» **Reading text**:
These demographic and ecological objectives are impossible to achieve if a county’s subdivision authority over land use control is limited to parcels comprising less than 35 acres.

The majority, while conceding that the Land Use Act represents a grant of broad powers to local governments, paradoxically construes the act to prohibit a county from adopting any definition of subdivision different from that contained in section 30-28-101(10) of the County Planning Statute. It does this by interpreting section 29-20-107 of the Land Use Act as somehow transforming this statutory definition of “subdivision” in the County Planning Statute into the full measure of a county’s power under the Land Use Act with respect to subdivision regulations. I believe the majority reads far too much into section 29-20-107. That section states:

“Where other procedural or substantive requirements for the planning for or regulation of the use of land are provided by law, such requirements shall control.”

» **What to work on**: Can you revise the land use passage, giving everything from "These demographic and" down to "than 35 acres." with "35 acres" changed to "40 acres"? The material here is separate from the land use passage.

» **Dataset content**:
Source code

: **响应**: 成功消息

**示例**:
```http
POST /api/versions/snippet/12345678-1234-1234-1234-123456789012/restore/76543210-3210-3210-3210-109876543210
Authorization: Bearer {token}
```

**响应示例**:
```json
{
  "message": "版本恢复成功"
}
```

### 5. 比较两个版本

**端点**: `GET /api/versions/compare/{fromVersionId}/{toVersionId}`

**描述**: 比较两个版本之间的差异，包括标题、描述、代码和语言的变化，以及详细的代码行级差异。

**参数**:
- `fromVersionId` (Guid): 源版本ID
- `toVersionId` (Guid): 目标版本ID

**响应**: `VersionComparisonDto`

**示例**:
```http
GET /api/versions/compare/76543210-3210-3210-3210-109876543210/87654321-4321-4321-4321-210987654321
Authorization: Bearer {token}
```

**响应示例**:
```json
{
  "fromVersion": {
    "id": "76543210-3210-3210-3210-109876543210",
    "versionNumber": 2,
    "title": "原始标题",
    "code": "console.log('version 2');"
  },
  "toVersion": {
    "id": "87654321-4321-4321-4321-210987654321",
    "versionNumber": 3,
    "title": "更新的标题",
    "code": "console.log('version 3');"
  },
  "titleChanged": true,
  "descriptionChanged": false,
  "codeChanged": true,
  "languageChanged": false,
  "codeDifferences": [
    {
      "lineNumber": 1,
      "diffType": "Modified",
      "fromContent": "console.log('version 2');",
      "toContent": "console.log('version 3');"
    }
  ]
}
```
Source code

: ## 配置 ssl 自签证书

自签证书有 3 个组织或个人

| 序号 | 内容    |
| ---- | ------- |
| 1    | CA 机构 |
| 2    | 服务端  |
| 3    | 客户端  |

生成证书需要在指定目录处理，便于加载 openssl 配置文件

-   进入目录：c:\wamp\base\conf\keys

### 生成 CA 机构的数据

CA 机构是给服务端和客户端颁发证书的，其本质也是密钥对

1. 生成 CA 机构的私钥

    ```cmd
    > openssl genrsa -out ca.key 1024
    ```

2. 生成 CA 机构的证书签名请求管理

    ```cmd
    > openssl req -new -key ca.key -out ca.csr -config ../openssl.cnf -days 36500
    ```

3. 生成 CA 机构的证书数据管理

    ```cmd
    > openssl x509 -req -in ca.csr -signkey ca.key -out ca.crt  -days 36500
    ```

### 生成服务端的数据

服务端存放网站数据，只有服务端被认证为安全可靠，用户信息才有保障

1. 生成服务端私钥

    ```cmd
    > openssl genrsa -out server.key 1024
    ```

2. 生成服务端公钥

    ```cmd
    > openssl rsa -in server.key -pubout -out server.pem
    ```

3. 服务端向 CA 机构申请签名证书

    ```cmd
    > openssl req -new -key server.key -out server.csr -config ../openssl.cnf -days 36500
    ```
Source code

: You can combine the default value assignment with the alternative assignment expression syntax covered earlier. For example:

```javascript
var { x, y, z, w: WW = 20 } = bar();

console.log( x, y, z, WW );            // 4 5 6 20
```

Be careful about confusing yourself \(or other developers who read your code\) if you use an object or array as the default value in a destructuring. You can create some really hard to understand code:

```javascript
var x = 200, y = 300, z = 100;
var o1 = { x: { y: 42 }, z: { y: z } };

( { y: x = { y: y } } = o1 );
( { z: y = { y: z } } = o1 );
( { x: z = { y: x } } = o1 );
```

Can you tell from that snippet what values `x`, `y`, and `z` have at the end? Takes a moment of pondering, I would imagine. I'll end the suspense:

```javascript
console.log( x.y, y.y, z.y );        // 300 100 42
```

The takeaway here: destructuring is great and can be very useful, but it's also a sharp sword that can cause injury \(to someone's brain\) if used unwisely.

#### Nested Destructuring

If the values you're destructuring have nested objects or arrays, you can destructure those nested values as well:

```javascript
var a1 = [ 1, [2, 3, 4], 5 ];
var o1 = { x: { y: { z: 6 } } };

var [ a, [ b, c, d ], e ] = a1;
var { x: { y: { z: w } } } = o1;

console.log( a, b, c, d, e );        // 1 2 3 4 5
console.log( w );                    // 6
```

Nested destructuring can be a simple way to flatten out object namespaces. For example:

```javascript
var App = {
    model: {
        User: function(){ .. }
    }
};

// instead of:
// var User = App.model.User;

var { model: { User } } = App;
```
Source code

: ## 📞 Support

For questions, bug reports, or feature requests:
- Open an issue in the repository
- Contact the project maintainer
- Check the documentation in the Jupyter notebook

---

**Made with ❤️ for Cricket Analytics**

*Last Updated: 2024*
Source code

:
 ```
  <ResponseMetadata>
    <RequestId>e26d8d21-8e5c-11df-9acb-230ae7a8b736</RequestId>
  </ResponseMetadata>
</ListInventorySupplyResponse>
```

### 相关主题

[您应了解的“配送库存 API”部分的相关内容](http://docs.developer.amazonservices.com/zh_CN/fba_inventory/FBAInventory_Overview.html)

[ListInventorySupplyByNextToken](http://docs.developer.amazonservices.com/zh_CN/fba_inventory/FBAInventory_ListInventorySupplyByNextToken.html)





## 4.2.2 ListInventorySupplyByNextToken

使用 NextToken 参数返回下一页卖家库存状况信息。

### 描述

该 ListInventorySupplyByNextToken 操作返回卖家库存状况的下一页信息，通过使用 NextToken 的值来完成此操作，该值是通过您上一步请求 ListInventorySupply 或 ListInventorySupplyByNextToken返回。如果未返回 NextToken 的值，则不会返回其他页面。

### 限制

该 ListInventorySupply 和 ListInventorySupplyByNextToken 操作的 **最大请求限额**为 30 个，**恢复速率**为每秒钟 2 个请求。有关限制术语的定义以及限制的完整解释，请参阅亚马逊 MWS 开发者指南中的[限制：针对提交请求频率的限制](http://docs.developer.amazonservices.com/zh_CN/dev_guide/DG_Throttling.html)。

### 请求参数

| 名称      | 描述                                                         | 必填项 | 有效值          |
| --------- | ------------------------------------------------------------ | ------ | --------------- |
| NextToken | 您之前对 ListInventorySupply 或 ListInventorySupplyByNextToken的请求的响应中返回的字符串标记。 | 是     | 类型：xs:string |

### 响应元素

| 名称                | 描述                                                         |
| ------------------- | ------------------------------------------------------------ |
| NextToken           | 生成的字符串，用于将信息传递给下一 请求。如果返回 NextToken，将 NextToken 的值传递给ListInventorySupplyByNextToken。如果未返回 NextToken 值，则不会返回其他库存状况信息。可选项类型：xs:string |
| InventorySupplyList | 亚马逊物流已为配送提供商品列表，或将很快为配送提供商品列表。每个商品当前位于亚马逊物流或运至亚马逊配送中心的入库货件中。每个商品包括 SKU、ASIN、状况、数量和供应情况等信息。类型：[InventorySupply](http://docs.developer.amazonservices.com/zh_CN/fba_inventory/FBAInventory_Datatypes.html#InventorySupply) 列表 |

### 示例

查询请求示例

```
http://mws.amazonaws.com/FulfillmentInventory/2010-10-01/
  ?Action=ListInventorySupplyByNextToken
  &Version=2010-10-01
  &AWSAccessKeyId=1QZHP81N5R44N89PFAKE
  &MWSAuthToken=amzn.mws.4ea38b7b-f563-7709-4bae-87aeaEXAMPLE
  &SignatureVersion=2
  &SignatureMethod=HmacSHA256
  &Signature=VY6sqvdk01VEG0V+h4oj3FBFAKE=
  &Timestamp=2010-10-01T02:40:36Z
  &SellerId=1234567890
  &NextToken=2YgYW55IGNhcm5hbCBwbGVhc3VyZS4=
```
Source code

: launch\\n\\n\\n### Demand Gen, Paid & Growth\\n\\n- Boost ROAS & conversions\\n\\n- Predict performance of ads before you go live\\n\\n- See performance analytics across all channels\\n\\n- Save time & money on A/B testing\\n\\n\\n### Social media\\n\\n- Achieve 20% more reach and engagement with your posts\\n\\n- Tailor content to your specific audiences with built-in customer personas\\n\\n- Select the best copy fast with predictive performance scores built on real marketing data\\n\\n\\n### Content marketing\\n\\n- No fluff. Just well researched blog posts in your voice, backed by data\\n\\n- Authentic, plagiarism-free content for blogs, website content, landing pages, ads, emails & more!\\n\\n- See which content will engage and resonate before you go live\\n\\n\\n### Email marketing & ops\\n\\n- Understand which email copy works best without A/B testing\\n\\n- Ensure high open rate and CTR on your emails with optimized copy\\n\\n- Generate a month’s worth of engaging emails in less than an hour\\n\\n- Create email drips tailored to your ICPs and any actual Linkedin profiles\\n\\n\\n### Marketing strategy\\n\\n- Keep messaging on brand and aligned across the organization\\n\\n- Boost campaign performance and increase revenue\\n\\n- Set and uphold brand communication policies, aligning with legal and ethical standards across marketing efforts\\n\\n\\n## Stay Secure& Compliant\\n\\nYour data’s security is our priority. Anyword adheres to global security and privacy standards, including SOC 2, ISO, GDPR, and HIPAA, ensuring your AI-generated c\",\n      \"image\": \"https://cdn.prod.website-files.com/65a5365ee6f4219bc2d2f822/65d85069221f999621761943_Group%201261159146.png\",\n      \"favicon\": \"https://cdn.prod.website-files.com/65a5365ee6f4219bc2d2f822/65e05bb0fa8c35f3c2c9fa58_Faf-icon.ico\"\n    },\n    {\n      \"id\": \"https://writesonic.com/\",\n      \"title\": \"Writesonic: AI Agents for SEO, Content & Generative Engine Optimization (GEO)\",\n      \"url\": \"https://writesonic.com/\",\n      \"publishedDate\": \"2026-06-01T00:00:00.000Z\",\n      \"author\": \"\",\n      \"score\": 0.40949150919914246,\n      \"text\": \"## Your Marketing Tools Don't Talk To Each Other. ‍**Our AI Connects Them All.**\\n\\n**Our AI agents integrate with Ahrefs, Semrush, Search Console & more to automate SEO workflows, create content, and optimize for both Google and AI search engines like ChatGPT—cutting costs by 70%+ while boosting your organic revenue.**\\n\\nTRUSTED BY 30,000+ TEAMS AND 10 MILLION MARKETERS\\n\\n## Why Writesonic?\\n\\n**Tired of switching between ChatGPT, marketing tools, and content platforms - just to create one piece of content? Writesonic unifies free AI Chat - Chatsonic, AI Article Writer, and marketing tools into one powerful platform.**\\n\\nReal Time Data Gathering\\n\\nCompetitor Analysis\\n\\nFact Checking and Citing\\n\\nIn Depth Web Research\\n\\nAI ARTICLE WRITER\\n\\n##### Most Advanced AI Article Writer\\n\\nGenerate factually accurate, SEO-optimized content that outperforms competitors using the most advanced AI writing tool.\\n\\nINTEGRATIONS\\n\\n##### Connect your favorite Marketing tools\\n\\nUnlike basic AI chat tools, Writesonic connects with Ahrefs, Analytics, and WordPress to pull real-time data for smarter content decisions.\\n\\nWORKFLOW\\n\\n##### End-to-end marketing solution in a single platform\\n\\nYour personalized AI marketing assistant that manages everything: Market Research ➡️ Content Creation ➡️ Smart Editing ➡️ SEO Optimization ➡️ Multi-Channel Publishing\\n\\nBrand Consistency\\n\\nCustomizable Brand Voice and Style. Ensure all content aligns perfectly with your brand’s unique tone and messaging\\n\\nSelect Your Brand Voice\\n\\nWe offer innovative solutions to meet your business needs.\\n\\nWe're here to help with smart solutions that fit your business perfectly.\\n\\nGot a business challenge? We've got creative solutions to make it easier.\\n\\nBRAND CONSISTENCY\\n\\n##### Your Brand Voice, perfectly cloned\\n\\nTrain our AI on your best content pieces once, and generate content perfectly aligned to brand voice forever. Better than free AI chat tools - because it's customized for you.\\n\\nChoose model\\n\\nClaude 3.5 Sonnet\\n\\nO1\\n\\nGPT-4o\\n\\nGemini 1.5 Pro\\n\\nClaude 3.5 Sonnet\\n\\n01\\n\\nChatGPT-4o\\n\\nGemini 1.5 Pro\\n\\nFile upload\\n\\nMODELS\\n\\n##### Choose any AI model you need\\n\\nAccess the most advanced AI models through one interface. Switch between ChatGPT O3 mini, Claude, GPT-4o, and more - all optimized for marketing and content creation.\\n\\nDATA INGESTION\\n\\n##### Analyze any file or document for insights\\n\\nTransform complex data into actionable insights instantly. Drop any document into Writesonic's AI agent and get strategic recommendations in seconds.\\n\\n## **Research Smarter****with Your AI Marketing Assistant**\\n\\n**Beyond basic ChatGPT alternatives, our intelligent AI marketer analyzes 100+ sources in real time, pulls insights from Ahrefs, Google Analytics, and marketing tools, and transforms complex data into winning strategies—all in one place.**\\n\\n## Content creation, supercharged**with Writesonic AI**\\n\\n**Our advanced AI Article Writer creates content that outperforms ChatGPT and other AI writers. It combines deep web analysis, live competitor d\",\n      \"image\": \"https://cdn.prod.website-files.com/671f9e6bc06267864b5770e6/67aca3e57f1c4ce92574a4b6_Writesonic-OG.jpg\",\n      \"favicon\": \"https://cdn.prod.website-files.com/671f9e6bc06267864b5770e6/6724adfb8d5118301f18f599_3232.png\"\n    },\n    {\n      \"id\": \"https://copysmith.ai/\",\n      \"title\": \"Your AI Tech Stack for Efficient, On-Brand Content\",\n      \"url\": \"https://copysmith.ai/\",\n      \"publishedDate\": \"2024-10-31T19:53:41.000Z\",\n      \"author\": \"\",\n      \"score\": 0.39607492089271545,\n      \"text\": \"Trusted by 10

» **Finished task**:
These demographic and ecological objectives are impossible to achieve if a county’s subdivision authority over land use control is limited to parcels comprising less than 40 acres.